* _INPUT MATERIAL_
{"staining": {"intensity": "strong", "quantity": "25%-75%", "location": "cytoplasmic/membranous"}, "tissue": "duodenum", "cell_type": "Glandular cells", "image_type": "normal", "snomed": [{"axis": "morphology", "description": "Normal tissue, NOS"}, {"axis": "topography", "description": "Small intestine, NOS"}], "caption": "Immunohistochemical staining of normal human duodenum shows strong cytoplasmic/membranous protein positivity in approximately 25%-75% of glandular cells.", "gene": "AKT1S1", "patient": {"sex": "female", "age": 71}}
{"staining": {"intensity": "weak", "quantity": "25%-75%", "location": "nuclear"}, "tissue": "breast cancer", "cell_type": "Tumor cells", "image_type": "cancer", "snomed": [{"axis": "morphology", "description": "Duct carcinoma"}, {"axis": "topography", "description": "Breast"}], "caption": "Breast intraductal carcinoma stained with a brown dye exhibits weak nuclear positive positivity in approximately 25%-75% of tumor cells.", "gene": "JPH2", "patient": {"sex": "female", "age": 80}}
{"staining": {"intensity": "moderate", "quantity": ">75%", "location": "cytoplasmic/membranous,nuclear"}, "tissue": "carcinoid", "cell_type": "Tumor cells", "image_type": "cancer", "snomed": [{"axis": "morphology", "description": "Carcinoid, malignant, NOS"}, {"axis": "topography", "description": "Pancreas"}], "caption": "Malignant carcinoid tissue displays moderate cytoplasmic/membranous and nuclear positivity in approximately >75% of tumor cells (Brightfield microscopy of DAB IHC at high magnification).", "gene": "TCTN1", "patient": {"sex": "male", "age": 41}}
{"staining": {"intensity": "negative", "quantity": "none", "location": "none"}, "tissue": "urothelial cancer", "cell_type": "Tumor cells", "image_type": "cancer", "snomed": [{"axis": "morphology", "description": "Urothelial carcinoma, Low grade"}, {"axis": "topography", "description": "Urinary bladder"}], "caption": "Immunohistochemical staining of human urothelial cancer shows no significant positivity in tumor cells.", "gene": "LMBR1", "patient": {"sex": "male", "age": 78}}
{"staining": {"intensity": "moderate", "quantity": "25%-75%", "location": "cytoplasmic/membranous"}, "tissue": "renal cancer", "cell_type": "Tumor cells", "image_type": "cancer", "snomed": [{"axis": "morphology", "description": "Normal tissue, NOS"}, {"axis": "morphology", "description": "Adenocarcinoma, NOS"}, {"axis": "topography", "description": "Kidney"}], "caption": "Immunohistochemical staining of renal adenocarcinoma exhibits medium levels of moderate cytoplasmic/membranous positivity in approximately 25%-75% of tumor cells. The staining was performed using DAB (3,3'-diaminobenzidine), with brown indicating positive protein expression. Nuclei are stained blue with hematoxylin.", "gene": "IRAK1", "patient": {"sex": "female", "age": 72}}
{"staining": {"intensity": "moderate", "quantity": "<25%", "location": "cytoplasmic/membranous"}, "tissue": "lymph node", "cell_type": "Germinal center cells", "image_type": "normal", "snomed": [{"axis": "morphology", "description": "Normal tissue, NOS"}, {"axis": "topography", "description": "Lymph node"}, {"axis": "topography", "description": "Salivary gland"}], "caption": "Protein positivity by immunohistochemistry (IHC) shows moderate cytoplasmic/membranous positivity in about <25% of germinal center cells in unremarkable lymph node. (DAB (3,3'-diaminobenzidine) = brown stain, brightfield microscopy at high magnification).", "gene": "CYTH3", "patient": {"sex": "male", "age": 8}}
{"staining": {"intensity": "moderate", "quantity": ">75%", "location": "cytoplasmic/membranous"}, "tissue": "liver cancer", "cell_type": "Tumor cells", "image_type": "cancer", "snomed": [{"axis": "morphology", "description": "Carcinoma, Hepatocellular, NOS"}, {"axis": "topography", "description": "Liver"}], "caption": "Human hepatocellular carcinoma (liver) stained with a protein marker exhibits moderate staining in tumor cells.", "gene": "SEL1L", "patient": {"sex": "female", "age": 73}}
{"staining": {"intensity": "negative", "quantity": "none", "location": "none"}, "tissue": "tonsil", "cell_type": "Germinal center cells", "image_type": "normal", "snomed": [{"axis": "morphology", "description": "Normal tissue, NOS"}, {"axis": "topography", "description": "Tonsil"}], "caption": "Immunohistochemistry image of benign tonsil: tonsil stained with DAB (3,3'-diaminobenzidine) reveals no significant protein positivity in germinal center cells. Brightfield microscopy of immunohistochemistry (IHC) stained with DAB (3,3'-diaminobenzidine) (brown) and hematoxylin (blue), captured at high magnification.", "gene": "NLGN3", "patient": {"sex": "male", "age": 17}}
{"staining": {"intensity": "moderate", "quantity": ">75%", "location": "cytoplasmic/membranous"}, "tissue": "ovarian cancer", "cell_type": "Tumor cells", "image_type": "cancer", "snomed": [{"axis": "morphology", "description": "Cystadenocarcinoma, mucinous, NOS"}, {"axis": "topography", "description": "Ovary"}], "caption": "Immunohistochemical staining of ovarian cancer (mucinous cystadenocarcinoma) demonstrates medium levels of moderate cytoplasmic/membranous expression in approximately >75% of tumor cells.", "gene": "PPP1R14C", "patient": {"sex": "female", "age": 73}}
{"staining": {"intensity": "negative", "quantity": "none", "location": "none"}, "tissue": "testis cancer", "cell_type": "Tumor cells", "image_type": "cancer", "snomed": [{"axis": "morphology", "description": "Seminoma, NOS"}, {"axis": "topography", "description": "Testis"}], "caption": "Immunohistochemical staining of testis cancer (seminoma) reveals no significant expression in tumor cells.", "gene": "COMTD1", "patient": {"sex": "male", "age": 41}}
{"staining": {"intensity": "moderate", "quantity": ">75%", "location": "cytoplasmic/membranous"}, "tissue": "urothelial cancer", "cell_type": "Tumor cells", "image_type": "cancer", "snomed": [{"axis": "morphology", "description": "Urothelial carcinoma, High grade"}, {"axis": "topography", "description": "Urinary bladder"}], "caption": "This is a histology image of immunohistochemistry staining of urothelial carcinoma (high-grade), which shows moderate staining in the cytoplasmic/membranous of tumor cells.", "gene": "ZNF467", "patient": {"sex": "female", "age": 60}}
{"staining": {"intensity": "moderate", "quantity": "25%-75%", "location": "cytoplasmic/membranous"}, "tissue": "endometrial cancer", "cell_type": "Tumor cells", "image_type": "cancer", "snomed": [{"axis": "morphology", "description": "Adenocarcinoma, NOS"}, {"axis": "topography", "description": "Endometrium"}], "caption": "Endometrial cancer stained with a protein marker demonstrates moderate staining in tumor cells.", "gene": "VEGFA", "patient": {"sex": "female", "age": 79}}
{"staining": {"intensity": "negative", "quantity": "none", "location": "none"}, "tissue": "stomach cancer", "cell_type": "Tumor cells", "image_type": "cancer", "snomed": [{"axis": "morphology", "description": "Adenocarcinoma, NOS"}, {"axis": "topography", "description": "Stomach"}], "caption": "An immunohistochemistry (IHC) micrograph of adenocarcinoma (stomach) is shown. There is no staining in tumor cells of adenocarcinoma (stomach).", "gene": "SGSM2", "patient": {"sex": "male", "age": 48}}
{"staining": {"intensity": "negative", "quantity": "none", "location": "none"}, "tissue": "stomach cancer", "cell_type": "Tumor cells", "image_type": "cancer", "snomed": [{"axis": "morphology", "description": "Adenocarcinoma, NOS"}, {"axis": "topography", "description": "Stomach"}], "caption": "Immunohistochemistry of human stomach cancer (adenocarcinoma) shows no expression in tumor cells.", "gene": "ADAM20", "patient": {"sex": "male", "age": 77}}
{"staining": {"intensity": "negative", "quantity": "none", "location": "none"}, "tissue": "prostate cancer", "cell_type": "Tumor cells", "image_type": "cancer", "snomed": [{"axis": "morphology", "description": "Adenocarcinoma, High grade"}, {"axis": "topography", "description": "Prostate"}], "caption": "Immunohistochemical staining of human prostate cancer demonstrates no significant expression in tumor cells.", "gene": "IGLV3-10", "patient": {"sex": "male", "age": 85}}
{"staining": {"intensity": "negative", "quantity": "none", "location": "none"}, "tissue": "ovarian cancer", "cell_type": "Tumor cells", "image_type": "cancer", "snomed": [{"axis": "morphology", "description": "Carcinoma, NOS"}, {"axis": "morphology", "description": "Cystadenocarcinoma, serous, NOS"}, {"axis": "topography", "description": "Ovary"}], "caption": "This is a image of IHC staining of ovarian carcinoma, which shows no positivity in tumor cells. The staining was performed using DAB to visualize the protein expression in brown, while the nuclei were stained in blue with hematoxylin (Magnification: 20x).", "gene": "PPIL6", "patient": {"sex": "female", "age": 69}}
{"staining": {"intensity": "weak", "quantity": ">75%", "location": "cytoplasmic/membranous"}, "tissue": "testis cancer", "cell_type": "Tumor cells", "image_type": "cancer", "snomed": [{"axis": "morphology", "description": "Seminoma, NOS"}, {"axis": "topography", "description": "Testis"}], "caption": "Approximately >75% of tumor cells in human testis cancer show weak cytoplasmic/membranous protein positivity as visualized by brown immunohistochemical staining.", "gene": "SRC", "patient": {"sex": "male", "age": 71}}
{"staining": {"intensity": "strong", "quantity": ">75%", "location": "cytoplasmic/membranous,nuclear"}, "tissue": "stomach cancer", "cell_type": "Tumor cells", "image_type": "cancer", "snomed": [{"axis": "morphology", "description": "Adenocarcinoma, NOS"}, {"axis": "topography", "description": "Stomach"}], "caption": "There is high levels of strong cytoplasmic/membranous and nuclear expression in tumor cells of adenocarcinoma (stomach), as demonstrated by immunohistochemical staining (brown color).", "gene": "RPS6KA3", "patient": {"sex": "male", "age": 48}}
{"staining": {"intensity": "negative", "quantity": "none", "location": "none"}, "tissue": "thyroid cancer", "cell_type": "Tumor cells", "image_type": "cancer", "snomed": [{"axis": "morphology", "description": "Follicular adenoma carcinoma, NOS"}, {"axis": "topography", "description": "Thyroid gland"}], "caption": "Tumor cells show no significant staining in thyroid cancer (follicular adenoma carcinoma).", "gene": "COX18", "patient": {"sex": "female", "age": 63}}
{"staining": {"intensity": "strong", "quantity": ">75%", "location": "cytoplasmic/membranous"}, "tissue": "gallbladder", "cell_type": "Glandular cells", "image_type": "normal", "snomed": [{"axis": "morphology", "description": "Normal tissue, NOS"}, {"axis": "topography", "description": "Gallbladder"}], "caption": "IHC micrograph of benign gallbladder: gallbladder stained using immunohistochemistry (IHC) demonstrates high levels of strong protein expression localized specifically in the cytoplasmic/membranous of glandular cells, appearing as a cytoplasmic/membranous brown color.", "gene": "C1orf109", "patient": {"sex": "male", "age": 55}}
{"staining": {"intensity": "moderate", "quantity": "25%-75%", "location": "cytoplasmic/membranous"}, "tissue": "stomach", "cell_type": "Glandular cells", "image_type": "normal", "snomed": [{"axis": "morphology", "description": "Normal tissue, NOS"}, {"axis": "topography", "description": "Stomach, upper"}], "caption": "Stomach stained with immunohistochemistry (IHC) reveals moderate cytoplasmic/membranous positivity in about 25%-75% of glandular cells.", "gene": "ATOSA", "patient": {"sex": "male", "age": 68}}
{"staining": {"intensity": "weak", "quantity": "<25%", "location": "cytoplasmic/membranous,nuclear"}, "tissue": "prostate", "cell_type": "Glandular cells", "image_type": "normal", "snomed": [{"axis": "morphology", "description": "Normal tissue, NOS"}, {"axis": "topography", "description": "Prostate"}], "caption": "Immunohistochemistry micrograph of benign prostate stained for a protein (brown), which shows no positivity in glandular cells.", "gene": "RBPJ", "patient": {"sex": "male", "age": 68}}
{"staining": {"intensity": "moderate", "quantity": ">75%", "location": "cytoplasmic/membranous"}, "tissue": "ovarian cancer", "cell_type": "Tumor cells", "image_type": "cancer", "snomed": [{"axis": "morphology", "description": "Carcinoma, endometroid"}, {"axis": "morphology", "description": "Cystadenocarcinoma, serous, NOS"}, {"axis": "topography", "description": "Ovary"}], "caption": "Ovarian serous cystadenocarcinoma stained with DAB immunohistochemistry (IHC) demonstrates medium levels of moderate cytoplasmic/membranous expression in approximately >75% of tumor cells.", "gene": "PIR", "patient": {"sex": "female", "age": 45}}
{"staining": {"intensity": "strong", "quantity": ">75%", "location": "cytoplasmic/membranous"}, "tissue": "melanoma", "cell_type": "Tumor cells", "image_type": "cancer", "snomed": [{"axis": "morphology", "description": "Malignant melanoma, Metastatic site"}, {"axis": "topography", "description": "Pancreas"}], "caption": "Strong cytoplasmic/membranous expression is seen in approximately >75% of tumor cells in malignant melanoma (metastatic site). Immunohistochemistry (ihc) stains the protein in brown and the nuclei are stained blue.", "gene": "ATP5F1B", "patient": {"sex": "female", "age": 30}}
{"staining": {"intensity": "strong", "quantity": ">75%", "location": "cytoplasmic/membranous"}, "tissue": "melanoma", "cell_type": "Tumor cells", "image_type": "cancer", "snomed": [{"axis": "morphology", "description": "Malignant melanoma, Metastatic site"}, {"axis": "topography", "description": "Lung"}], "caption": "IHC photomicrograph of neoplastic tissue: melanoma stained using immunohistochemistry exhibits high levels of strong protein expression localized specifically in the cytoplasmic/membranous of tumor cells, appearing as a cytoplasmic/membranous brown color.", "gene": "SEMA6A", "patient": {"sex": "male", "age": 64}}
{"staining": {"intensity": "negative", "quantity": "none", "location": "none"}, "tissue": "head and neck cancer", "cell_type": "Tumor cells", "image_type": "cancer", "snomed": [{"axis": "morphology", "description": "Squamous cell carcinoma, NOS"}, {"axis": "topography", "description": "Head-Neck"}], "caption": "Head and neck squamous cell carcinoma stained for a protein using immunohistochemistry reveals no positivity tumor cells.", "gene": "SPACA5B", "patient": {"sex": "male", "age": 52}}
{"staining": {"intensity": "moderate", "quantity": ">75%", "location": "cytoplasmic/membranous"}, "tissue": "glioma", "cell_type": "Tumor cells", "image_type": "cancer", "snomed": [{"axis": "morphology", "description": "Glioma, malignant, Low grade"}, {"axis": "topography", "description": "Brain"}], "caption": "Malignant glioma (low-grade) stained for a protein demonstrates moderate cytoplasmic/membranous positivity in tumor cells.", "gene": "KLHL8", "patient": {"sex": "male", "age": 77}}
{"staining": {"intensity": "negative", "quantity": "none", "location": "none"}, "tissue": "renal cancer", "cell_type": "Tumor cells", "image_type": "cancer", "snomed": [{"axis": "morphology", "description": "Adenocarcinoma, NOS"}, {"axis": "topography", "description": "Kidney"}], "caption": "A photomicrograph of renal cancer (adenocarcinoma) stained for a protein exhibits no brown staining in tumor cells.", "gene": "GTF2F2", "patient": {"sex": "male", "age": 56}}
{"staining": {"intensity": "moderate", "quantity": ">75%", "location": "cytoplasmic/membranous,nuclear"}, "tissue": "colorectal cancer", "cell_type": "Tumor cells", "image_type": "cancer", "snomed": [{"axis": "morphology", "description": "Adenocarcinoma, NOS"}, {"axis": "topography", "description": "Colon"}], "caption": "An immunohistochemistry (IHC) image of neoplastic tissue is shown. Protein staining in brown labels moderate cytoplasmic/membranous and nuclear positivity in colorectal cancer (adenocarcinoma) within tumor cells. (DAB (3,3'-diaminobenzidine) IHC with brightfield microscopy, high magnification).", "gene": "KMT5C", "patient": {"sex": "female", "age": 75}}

* _ACTION ITEM_
Only lines that contain "specifically" are needed, so copy each of them from the data.

* _SOLUTION TO THE PROBLEM_
{"staining": {"intensity": "strong", "quantity": ">75%", "location": "cytoplasmic/membranous"}, "tissue": "gallbladder", "cell_type": "Glandular cells", "image_type": "normal", "snomed": [{"axis": "morphology", "description": "Normal tissue, NOS"}, {"axis": "topography", "description": "Gallbladder"}], "caption": "IHC micrograph of benign gallbladder: gallbladder stained using immunohistochemistry (IHC) demonstrates high levels of strong protein expression localized specifically in the cytoplasmic/membranous of glandular cells, appearing as a cytoplasmic/membranous brown color.", "gene": "C1orf109", "patient": {"sex": "male", "age": 55}}
{"staining": {"intensity": "strong", "quantity": ">75%", "location": "cytoplasmic/membranous"}, "tissue": "melanoma", "cell_type": "Tumor cells", "image_type": "cancer", "snomed": [{"axis": "morphology", "description": "Malignant melanoma, Metastatic site"}, {"axis": "topography", "description": "Lung"}], "caption": "IHC photomicrograph of neoplastic tissue: melanoma stained using immunohistochemistry exhibits high levels of strong protein expression localized specifically in the cytoplasmic/membranous of tumor cells, appearing as a cytoplasmic/membranous brown color.", "gene": "SEMA6A", "patient": {"sex": "male", "age": 64}}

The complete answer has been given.